#### What the task requires
Reproduction of part of the material below, pictures omitted: copy exactly, and only, the lines starting with the one with "Masashi Nakamura, MD, JAPAN" and going on through the one with "total of 187, 81, and".

#### Available records

....................

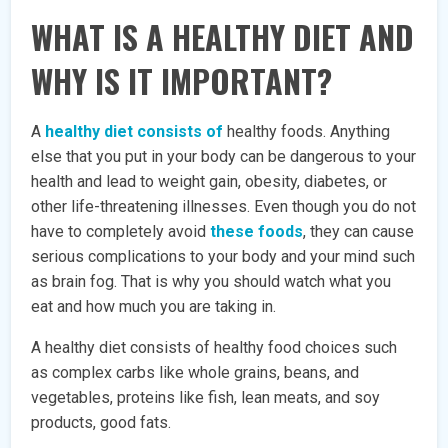
WHAT IS A HEALTHY DIET AND
WHY IS IT IMPORTANT?
A
healthy diet consists of
healthy foods. Anything
else that you put in your body can be dangerous to your
health and lead to weight gain, obesity, diabetes, or
other life-threatening illnesses. Even though you do not
have to completely avoid
these foods
, they can cause
serious complications to your body and your mind such
as brain fog. That is why you should watch what you
eat and how much you are taking in.
A healthy diet consists of healthy food choices such
as complex carbs like whole grains, beans, and
vegetables, proteins like fish, lean meats, and soy
products, good fats.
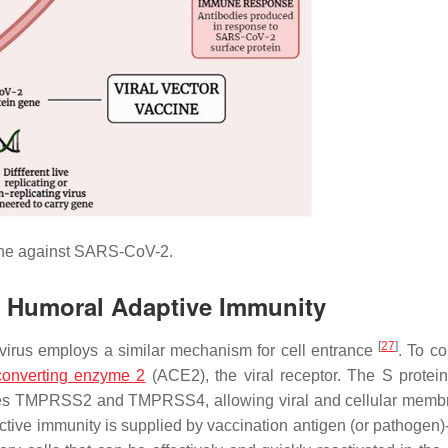
ine against SARS-CoV-2.
ng Humoral Adaptive Immunity
[
27
]
irus employs a similar mechanism for cell entrance
. To co
converting enzyme 2
(ACE2), the viral receptor. The S protein
teases TMPRSS2 and TMPRSS4, allowing viral and cellular memb
ctive immunity is supplied by vaccination antigen (or pathogen)-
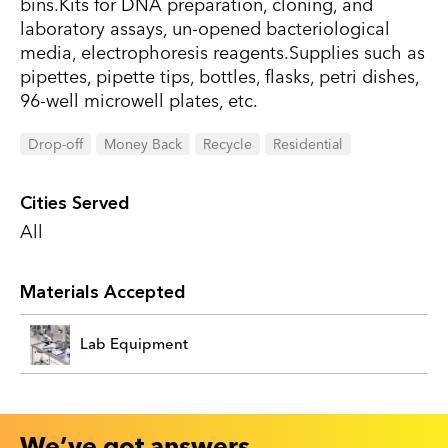
bins.Kits for DNA preparation, cloning, and
laboratory assays, un-opened bacteriological
media, electrophoresis reagents.Supplies such as
pipettes, pipette tips, bottles, flasks, petri dishes,
96-well microwell plates, etc.
Drop-off
Money Back
Recycle
Residential
Cities Served
All
Materials Accepted
Lab Equipment
We’ve got answers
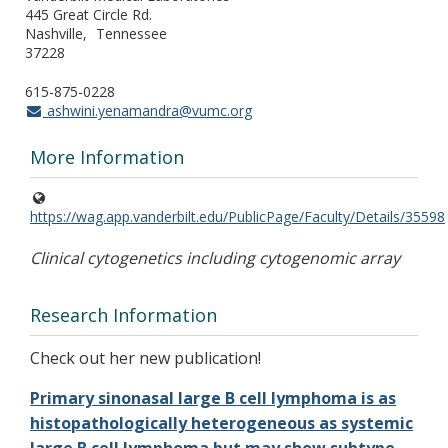
445 Great Circle Rd.
Nashville
Tennessee
37228
615-875-0228
ashwini.yenamandra@vumc.org
More Information
https://wag.app.vanderbilt.edu/PublicPage/Faculty/Details/35598
Clinical cytogenetics including cytogenomic array
Research Information
Check out her new publication!
Primary sinonasal large B cell lymphoma is as
histopathologically heterogeneous as systemic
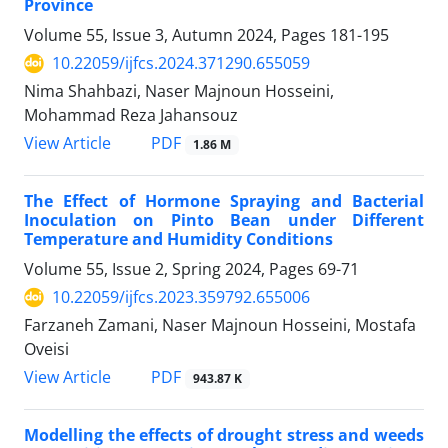
Province
Volume 55, Issue 3, Autumn 2024, Pages
181-195
10.22059/ijfcs.2024.371290.655059
Nima Shahbazi, Naser Majnoun Hosseini,
Mohammad Reza Jahansouz
PDF
View Article
1.86 M
The Effect of Hormone Spraying and Bacterial
Inoculation on Pinto Bean under Different
Temperature and Humidity Conditions
Volume 55, Issue 2, Spring 2024, Pages
69-71
10.22059/ijfcs.2023.359792.655006
Farzaneh Zamani, Naser Majnoun Hosseini, Mostafa
Oveisi
PDF
View Article
943.87 K
Modelling the effects of drought stress and weeds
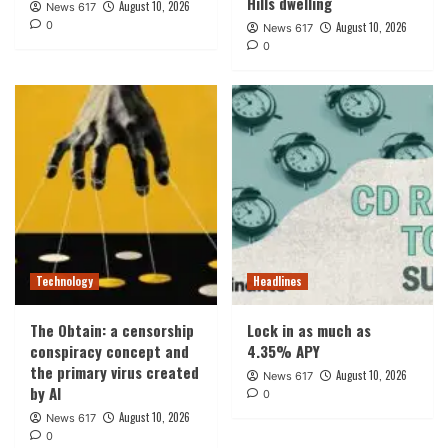
Hills dwelling
August 10, 2026
News 617
0
August 10, 2026
News 617
0
Technology
Headlines
The Obtain: a censorship
Lock in as much as
conspiracy concept and
4.35% APY
the primary virus created
August 10, 2026
News 617
by AI
0
August 10, 2026
News 617
0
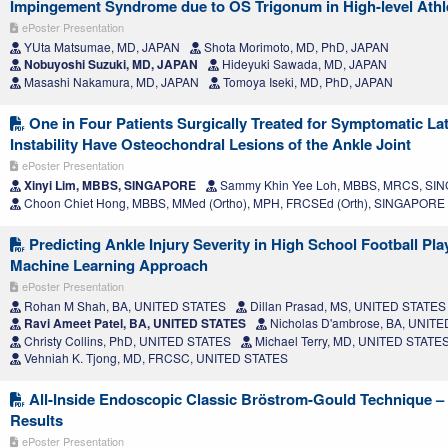
Impingement Syndrome due to OS Trigonum in High-level Athl
ePoster Presentation
YUta Matsumae, MD, JAPAN
Shota Morimoto, MD, PhD, JAPAN
Nobuyoshi Suzuki, MD, JAPAN
Hideyuki Sawada, MD, JAPAN
Masashi Nakamura, MD, JAPAN
Tomoya Iseki, MD, PhD, JAPAN
One in Four Patients Surgically Treated for Symptomatic Lat
Instability Have Osteochondral Lesions of the Ankle Joint
ePoster Presentation
Xinyi Lim, MBBS, SINGAPORE
Sammy Khin Yee Loh, MBBS, MRCS, S
Choon Chiet Hong, MBBS, MMed (Ortho), MPH, FRCSEd (Orth), SINGAPORE
Predicting Ankle Injury Severity in High School Football Pla
Machine Learning Approach
ePoster Presentation
Rohan M Shah, BA, UNITED STATES
Dillan Prasad, MS, UNITED STATES
Ravi Ameet Patel, BA, UNITED STATES
Nicholas D'ambrose, BA, UNIT
Christy Collins, PhD, UNITED STATES
Michael Terry, MD, UNITED STATE
Vehniah K. Tjong, MD, FRCSC, UNITED STATES
All-Inside Endoscopic Classic Bröstrom-Gould Technique 
Results
ePoster Presentation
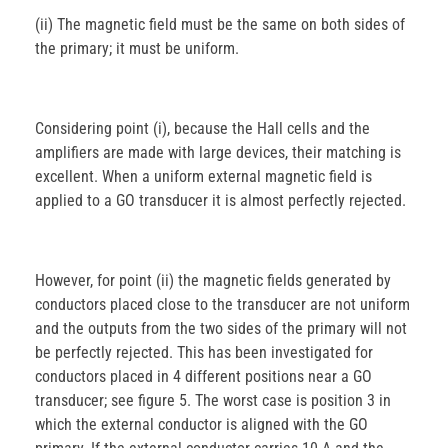
(ii) The magnetic field must be the same on both sides of
the primary; it must be uniform.
Considering point (i), because the Hall cells and the
amplifiers are made with large devices, their matching is
excellent. When a uniform external magnetic field is
applied to a GO transducer it is almost perfectly rejected.
However, for point (ii) the magnetic fields generated by
conductors placed close to the transducer are not uniform
and the outputs from the two sides of the primary will not
be perfectly rejected. This has been investigated for
conductors placed in 4 different positions near a GO
transducer; see figure 5. The worst case is position 3 in
which the external conductor is aligned with the GO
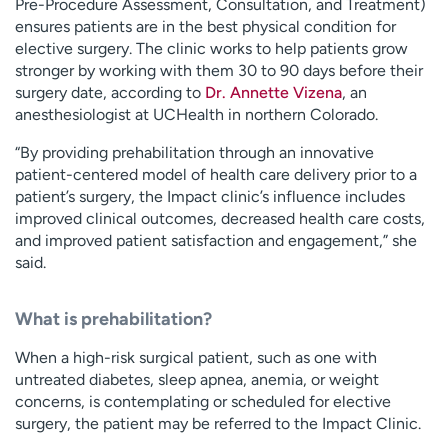
Pre-Procedure Assessment, Consultation, and Treatment)
ensures patients are in the best physical condition for
elective surgery. The clinic works to help patients grow
stronger by working with them 30 to 90 days before their
surgery date, according to
Dr. Annette Vizena
, an
anesthesiologist at UCHealth in northern Colorado.
“By providing prehabilitation through an innovative
patient-centered model of health care delivery prior to a
patient’s surgery, the Impact clinic’s influence includes
improved clinical outcomes, decreased health care costs,
and improved patient satisfaction and engagement,” she
said.
What is prehabilitation?
When a high-risk surgical patient, such as one with
untreated diabetes, sleep apnea, anemia, or weight
concerns, is contemplating or scheduled for elective
surgery, the patient may be referred to the Impact Clinic.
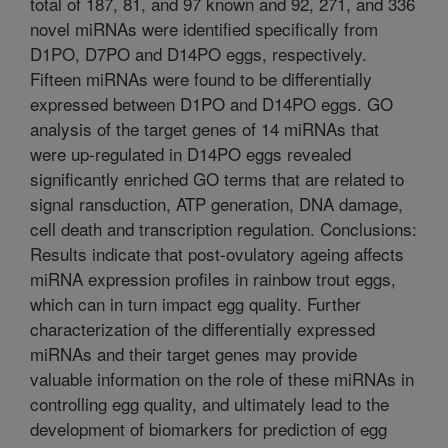
total of 187, 81, and 97 known and 92, 271, and 336
novel miRNAs were identified specifically from
D1PO, D7PO and D14PO eggs, respectively.
Fifteen miRNAs were found to be differentially
expressed between D1PO and D14PO eggs. GO
analysis of the target genes of 14 miRNAs that
were up-regulated in D14PO eggs revealed
significantly enriched GO terms that are related to
signal ransduction, ATP generation, DNA damage,
cell death and transcription regulation. Conclusions:
Results indicate that post-ovulatory ageing affects
miRNA expression profiles in rainbow trout eggs,
which can in turn impact egg quality. Further
characterization of the differentially expressed
miRNAs and their target genes may provide
valuable information on the role of these miRNAs in
controlling egg quality, and ultimately lead to the
development of biomarkers for prediction of egg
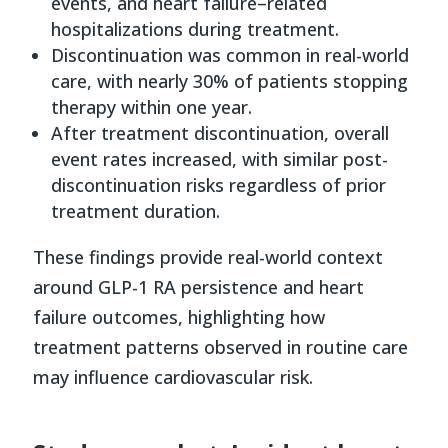
events, and heart failure–related
hospitalizations during treatment.
Discontinuation was common in real-world
care, with nearly 30% of patients stopping
therapy within one year.
After treatment discontinuation, overall
event rates increased, with similar post-
discontinuation risks regardless of prior
treatment duration.
These findings provide real-world context
around GLP-1 RA persistence and heart
failure outcomes, highlighting how
treatment patterns observed in routine care
may influence cardiovascular risk.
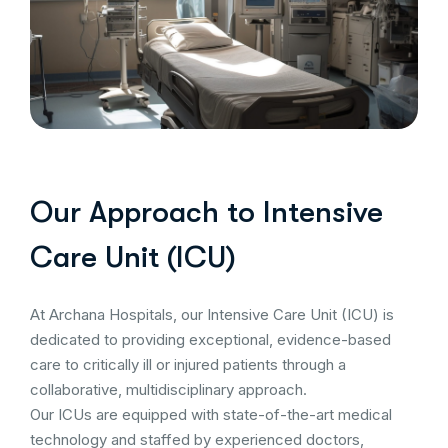
Our Approach to Intensive
Care Unit (ICU)
At Archana Hospitals, our Intensive Care Unit (ICU) is
dedicated to providing exceptional, evidence-based
care to critically ill or injured patients through a
collaborative, multidisciplinary approach.
Our ICUs are equipped with state-of-the-art medical
technology and staffed by experienced doctors,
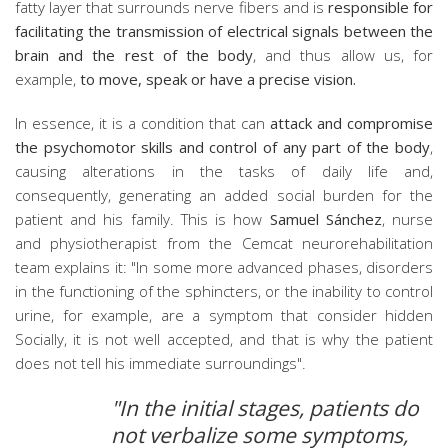
fatty layer that surrounds nerve fibers and is
responsible for
facilitating the transmission of electrical signals between the
brain and the rest of the body
, and thus allow us, for
example,
to move, speak or have a precise vision.
In essence, it is a condition that can
attack and compromise
the psychomotor skills and control of any part of the body
,
causing alterations in the tasks of daily life and,
consequently, generating an added social burden for the
patient and his family. This is how
Samuel Sánchez
, nurse
and physiotherapist from the Cemcat neurorehabilitation
team explains it: "In some more advanced phases, disorders
in the functioning of the sphincters, or the inability to control
urine, for example, are a symptom that consider hidden
Socially, it is not well accepted, and that is why the patient
does not tell his immediate surroundings".
"In the initial stages, patients do
not verbalize some symptoms,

....................

#### Solution for this problem
Masashi Nakamura, MD, JAPAN
Tomoya Iseki, MD, PhD, JAPAN
One in Four Patients Surgically Treated for Symptomatic Lat
Instability Have Osteochondral Lesions of the Ankle Joint
ePoster Presentation
Xinyi Lim, MBBS, SINGAPORE
Sammy Khin Yee Loh, MBBS, MRCS, S
Choon Chiet Hong, MBBS, MMed (Ortho), MPH, FRCSEd (Orth), SINGAPORE
Predicting Ankle Injury Severity in High School Football Pla
Machine Learning Approach
ePoster Presentation
Rohan M Shah, BA, UNITED STATES
Dillan Prasad, MS, UNITED STATES
Ravi Ameet Patel, BA, UNITED STATES
Nicholas D'ambrose, BA, UNIT
Christy Collins, PhD, UNITED STATES
Michael Terry, MD, UNITED STATE
Vehniah K. Tjong, MD, FRCSC, UNITED STATES
All-Inside Endoscopic Classic Bröstrom-Gould Technique 
Results
ePoster Presentation
(ii) The magnetic field must be the same on both sides of
the primary; it must be uniform.
Considering point (i), because the Hall cells and the
amplifiers are made with large devices, their matching is
excellent. When a uniform external magnetic field is
applied to a GO transducer it is almost perfectly rejected.
However, for point (ii) the magnetic fields generated by
conductors placed close to the transducer are not uniform
and the outputs from the two sides of the primary will not
be perfectly rejected. This has been investigated for
conductors placed in 4 different positions near a GO
transducer; see figure 5. The worst case is position 3 in
which the external conductor is aligned with the GO
Pre-Procedure Assessment, Consultation, and Treatment)
ensures patients are in the best physical condition for
elective surgery. The clinic works to help patients grow
stronger by working with them 30 to 90 days before their
surgery date, according to
Dr. Annette Vizena
, an
anesthesiologist at UCHealth in northern Colorado.
“By providing prehabilitation through an innovative
patient-centered model of health care delivery prior to a
patient’s surgery, the Impact clinic’s influence includes
improved clinical outcomes, decreased health care costs,
and improved patient satisfaction and engagement,” she
said.
What is prehabilitation?
When a high-risk surgical patient, such as one with
untreated diabetes, sleep apnea, anemia, or weight
concerns, is contemplating or scheduled for elective
surgery, the patient may be referred to the Impact Clinic.
total of 187, 81, and 97 known and 92, 271, and 336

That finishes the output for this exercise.